Analysis of PostgreSQL long transaction concept

We should have heard of the dangers of long-term affairs in many places, such as long-term affairs that can cause table inflation. So what is a long transaction in PostgreSQL?

First of all, there is no definition of "long transaction" in the official documents of PostgreSQL. It seems that everyone agrees that a transaction that has been executed for a long time but has not been submitted is considered a "long transaction". The definitions of long transactions are often different in different databases. So what is a long transaction in PostgreSQL?

For example, as shown below, I start a transaction through begin in a session, and then execute a simple query statement and delay committing it. Is this considered a long transaction?

bill=# begin;
BEGIN
bill=*# select 1;
?column?
----------
1
(1 row)

bill=*#

To figure out this issue, we might as well think about why we mentioned long-term affairs. This is because long transactions in pg will affect garbage collection in tables, causing the table to grow older and cannot be freeze. Will the transactions opened in our above session have any impact? Actually, it doesn't.

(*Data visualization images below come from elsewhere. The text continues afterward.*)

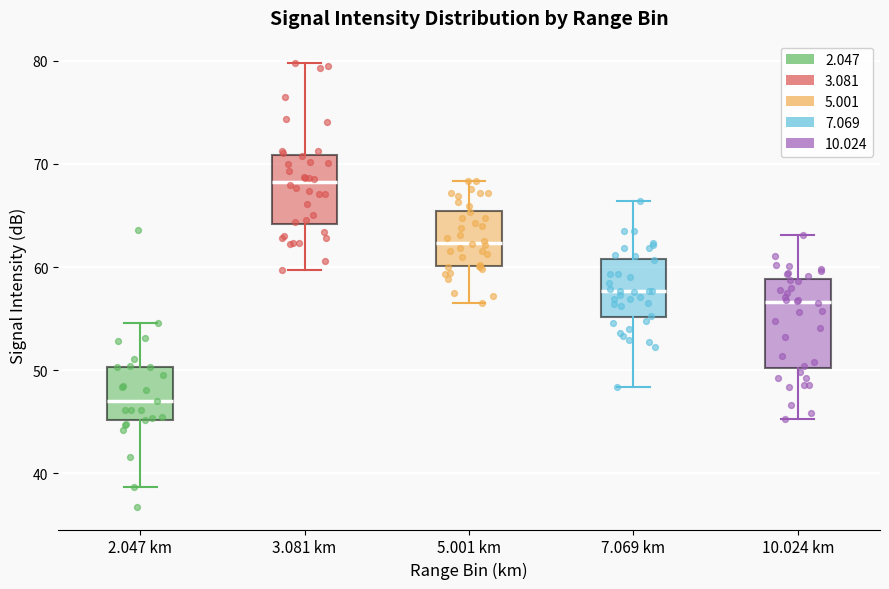

Reading left to right, transcribe this box plot: for each box, give where its median line is, the range the box spans, and where its two whiskers end, as read against the y-axis. The values are not printed on the chart, so give them approximately, as read against the axis.

2.047 km: median 47, box 45 to 50, whiskers 39 to 55
3.081 km: median 68, box 64 to 71, whiskers 60 to 80
5.001 km: median 62, box 60 to 65, whiskers 57 to 68
7.069 km: median 58, box 55 to 61, whiskers 48 to 66
10.024 km: median 57, box 50 to 59, whiskers 45 to 63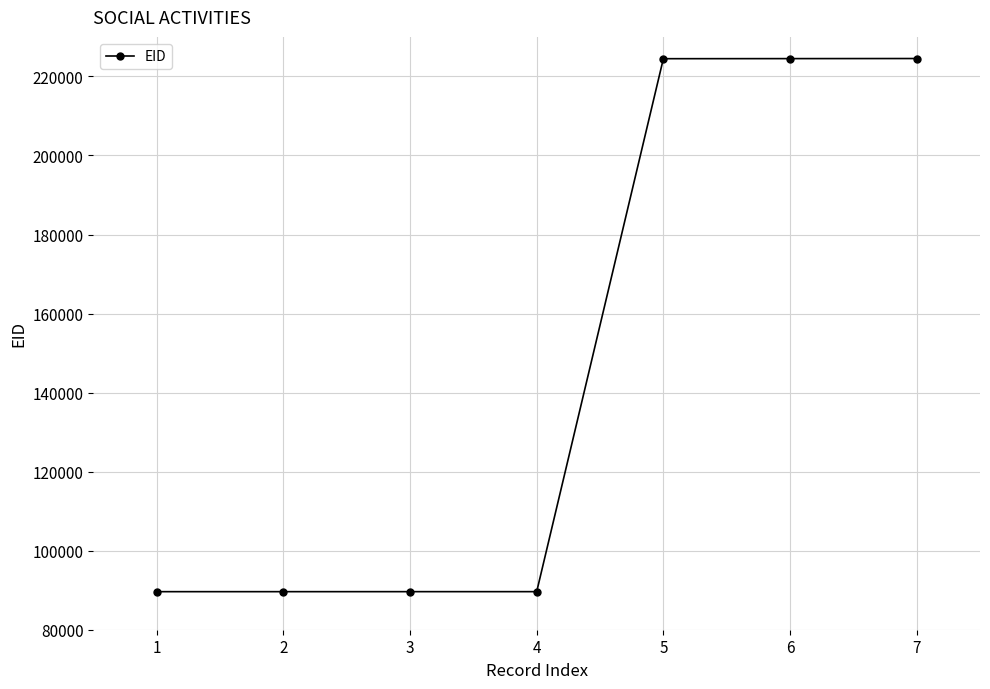

Does the chart display data point markers on the line(s)?

Yes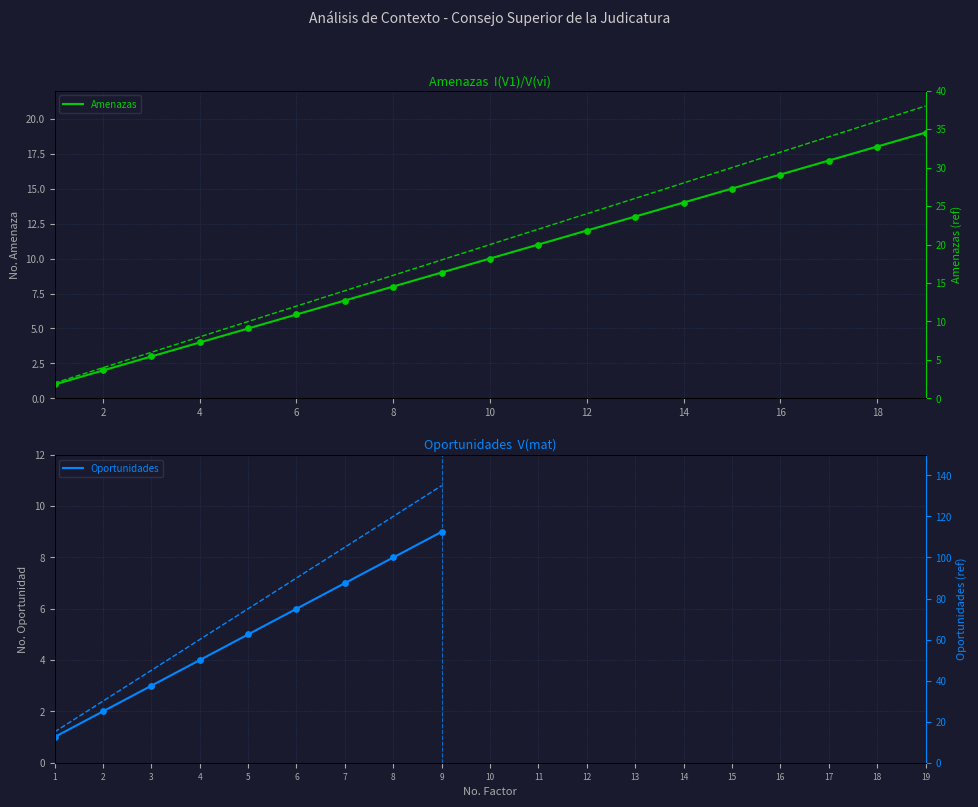

Which has a higher value, 4 or 10?

10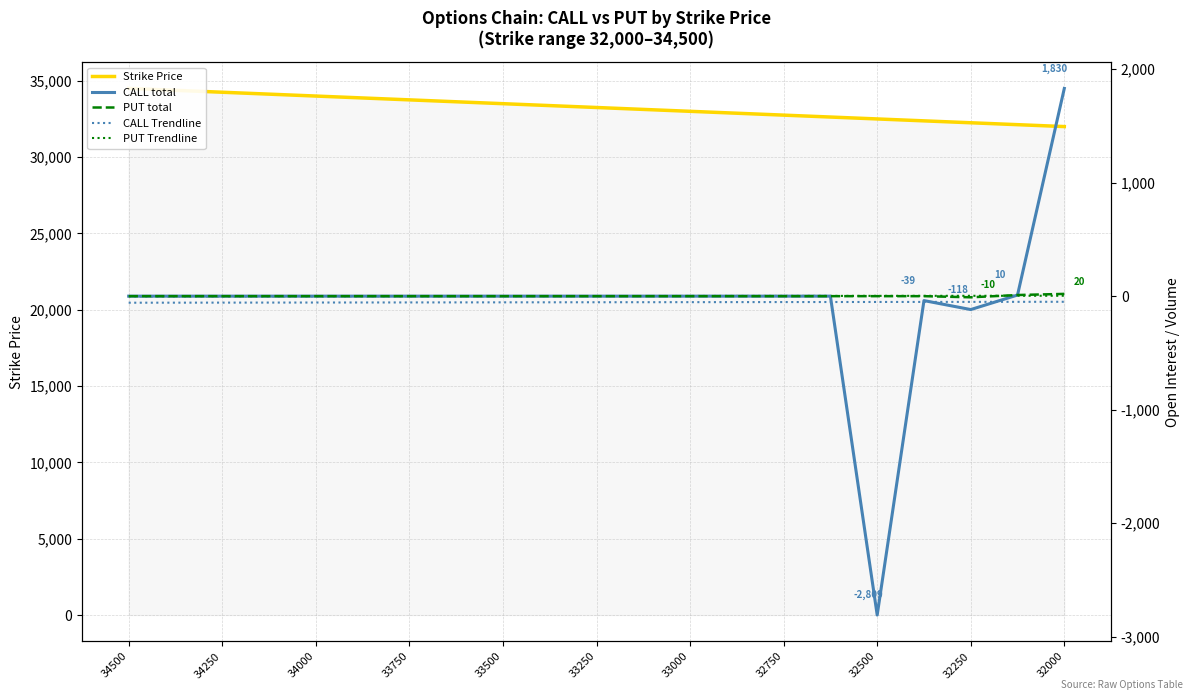

What is the approximate value of PUT Trendline at 17?

2.9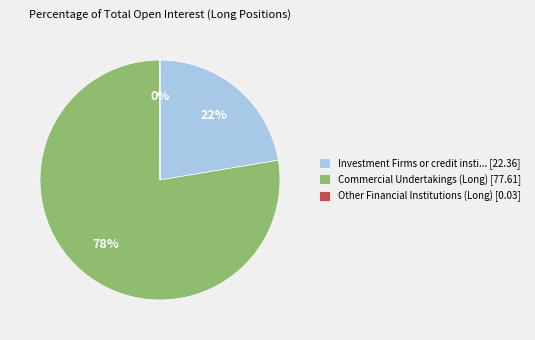

What is the largest slice in the pie chart?

Commercial Undertakings (Long) [77.61]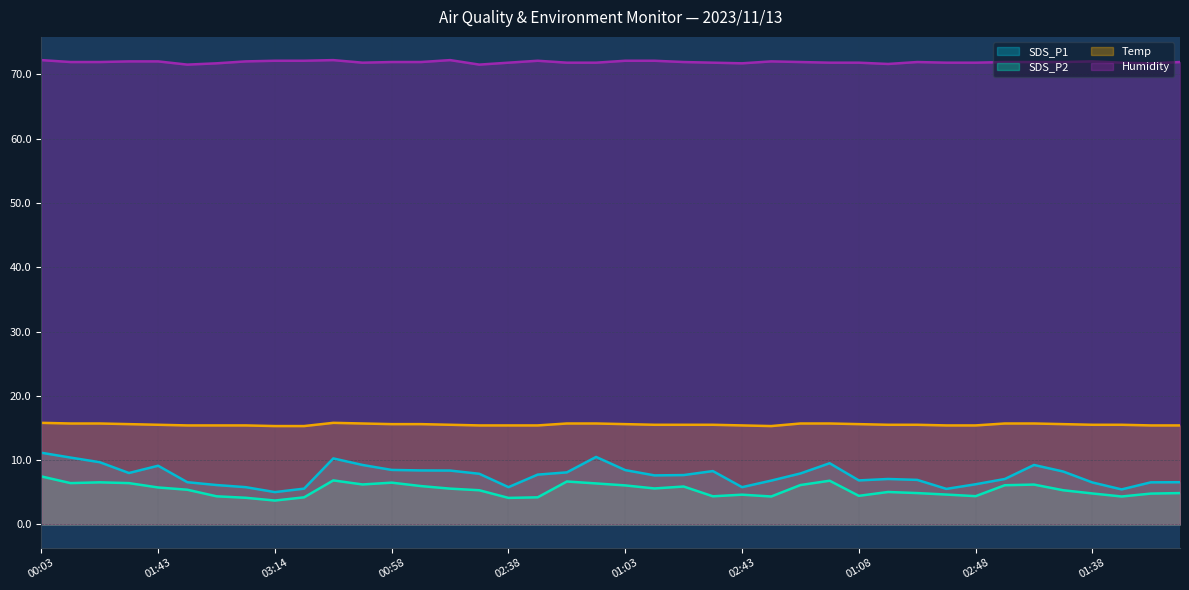

How many interior local peaks does the SDS_P1 series have?

7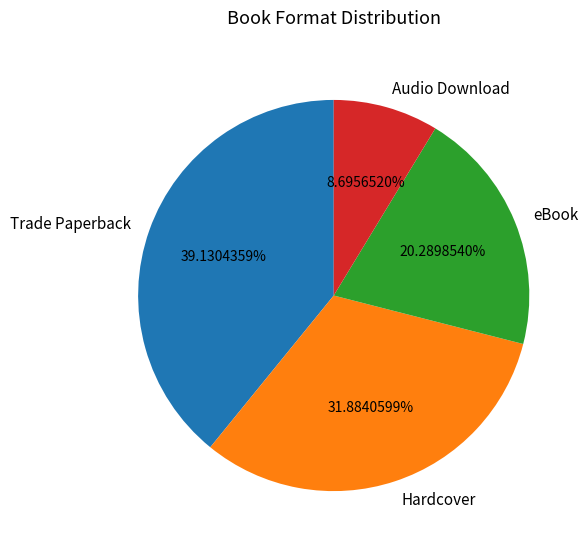

Is there a majority slice in this chart?

No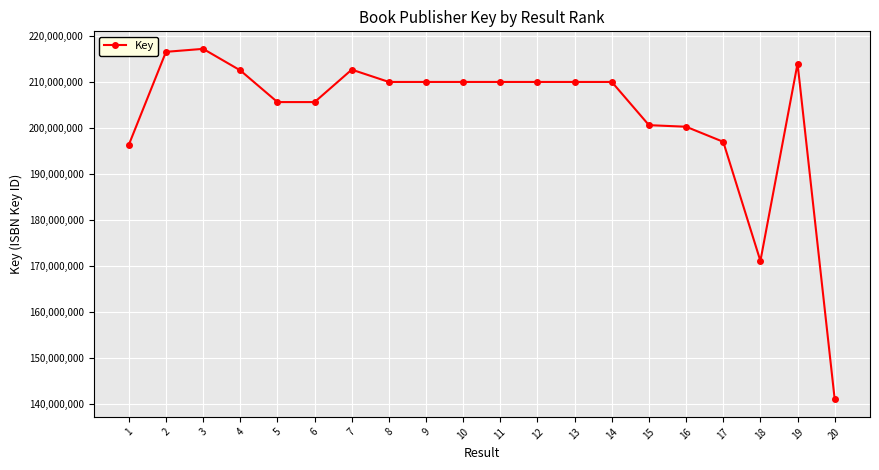

What is the maximum value shown in the chart?

217144826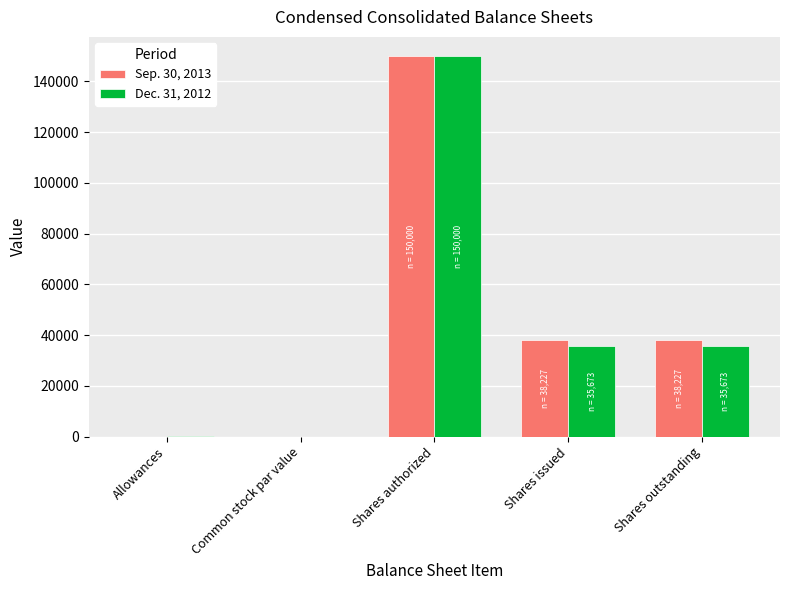

Is the value of Dec. 31, 2012 at Shares outstanding greater than the value of Sep. 30, 2013 at Allowances?

Yes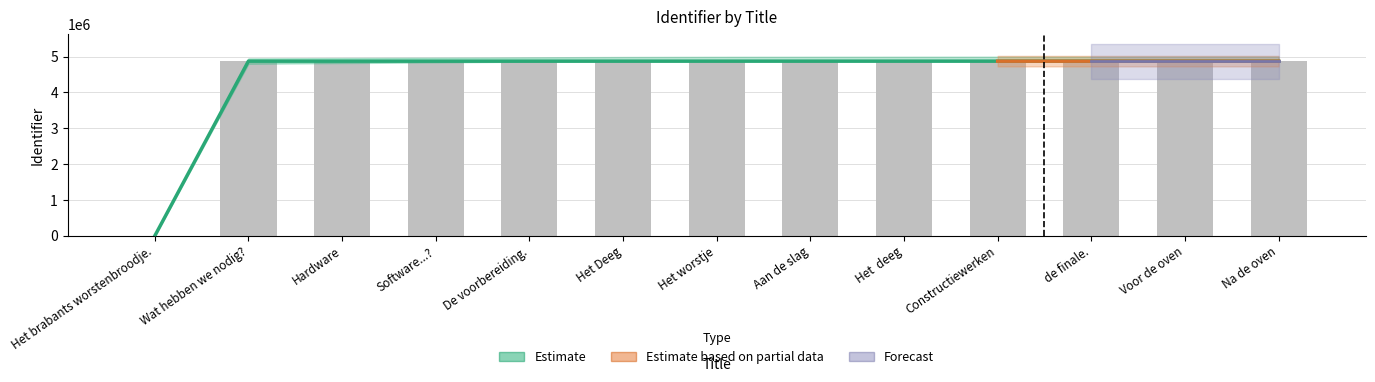

What is the difference between the maximum and minimum values?

4873706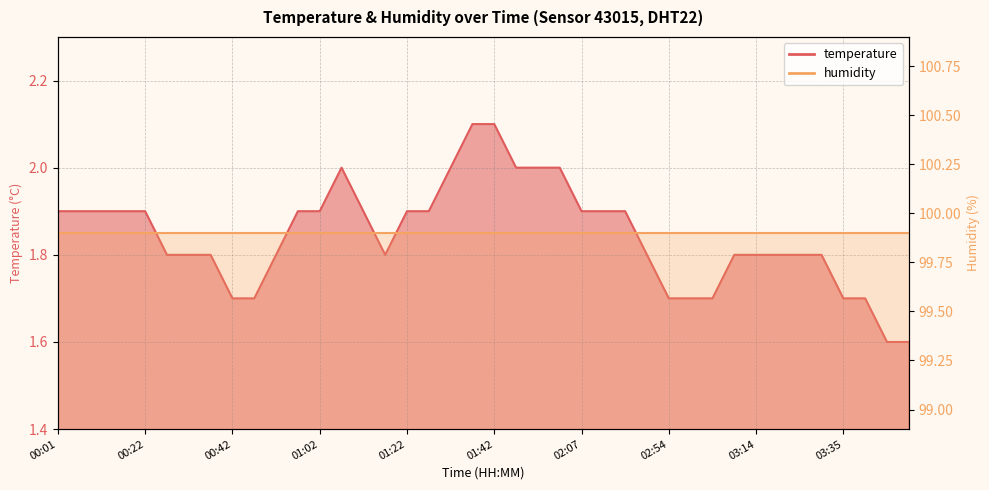

Rank the categories by value from highest to lowest.

01:37, 01:42, 01:07, 01:32, 01:52, 01:57, 02:02, 00:01, 00:06, 00:11, 00:16, 00:22, 00:57, 01:02, 01:12, 01:22, 01:27, 02:07, 02:12, 02:44, 00:27, 00:32, 00:37, 00:52, 01:17, 02:49, 03:09, 03:14, 03:20, 03:25, 03:30, 00:42, 00:47, 02:54, 02:59, 03:04, 03:35, 03:40, 03:45, 03:50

We can observe it through the pg_stat_activity view:

bill=# select * from pg_stat_activity where pid = 26192;
-[ RECORD 1 ]----+------------------------------
datid | 16385
datname | bill
pid | 26192
leader_pid |
usesysid | 16384
usename | bill
application_name | psql
client_addr |
client_hostname |
client_port | -1
backend_start | 2022-03-02 11:49:49.433165+08
xact_start | 2022-03-02 14:34:04.494416+08
query_start | 2022-03-02 14:34:06.946754+08
state_change | 2022-03-02 14:34:06.947207+08
wait_event_type | Client
wait_event | ClientRead
state | idle in transaction
backend_xid |
backend_xmin |
query | select 1;
backend_type | client backend

The main reason why it causes table bloating is that the two fields backend_xid and backend_xmin are both empty.

/* ----------
 * LocalPgBackendStatus
 *
 * When we build the backend status array, we use LocalPgBackendStatus to be
 * able to add new values to the struct when needed without adding new fields
 * to the shared memory. It contains the backend status as a first member.
 * ----------
 */
typedef struct LocalPgBackendStatus
{
  /*
   * Local version of the backend status entry.
   */
  PgBackendStatus backendStatus;
  /*
   * The xid of the current transaction if available, InvalidTransactionId
   * if not.
   */
  TransactionId backend_xid;
  /*
   * The xmin of the current session if available, InvalidTransactionId if
   * not.
   */
  TransactionId backend_xmin;
} LocalPgBackendStatus;

backend_xid indicates a transaction that has applied for a transaction number, such as transactions such as adding, deleting, modifying, and DLL operations. backend_xid continues from the start of the transaction number to the end of the transaction.

backend_xmin represents the snapshot during SQL execution, the largest committed transaction visible.

And what is the reason for the surface expansion? When there are unfinished SQL statements or unfinished transactions holding transaction IDs in the database, garbage is generated during this transaction, or within this SQL execution time range, the garbage cannot be recycled, causing the database to bloat.

That is to judge the minimum values of backend_xid and backend_xmin in the current database. Any garbage generated by transactions exceeding this minimum value cannot be recycled.

Therefore, how should we write if we want to monitor the long-term transaction? Take a long transaction that exceeds 1 hour as an example:

select count(*) from pg_stat_activity where state <> 'idle' 
and (backend_xid is not null or backend_xmin is not null) 
and now()-xact_start > interval '3600 sec'::interval;

Therefore, for transactions, only after some DML or DDL operations are executed can it be considered as what we usually call a long transaction. Otherwise, it can only be regarded as what we often call long connections. Of course, long connections also have many disadvantages, such as occupancy of memory, CPU and other resources.

In practical applications, we should monitor long-term transactions and prevent them from happening as much as possible. For example, some batch operations may easily lead to long transactions, and we can try to arrange them to be executed during the peak period of business. At the same time, if automatic submission is turned off in our application, submission must be added after execution.

This is the end of this article about the analysis of PostgreSQL long transaction concept. For more related PostgreSQL long transaction content, please search for my previous articles or continue browsing the related articles below. I hope everyone will support me in the future!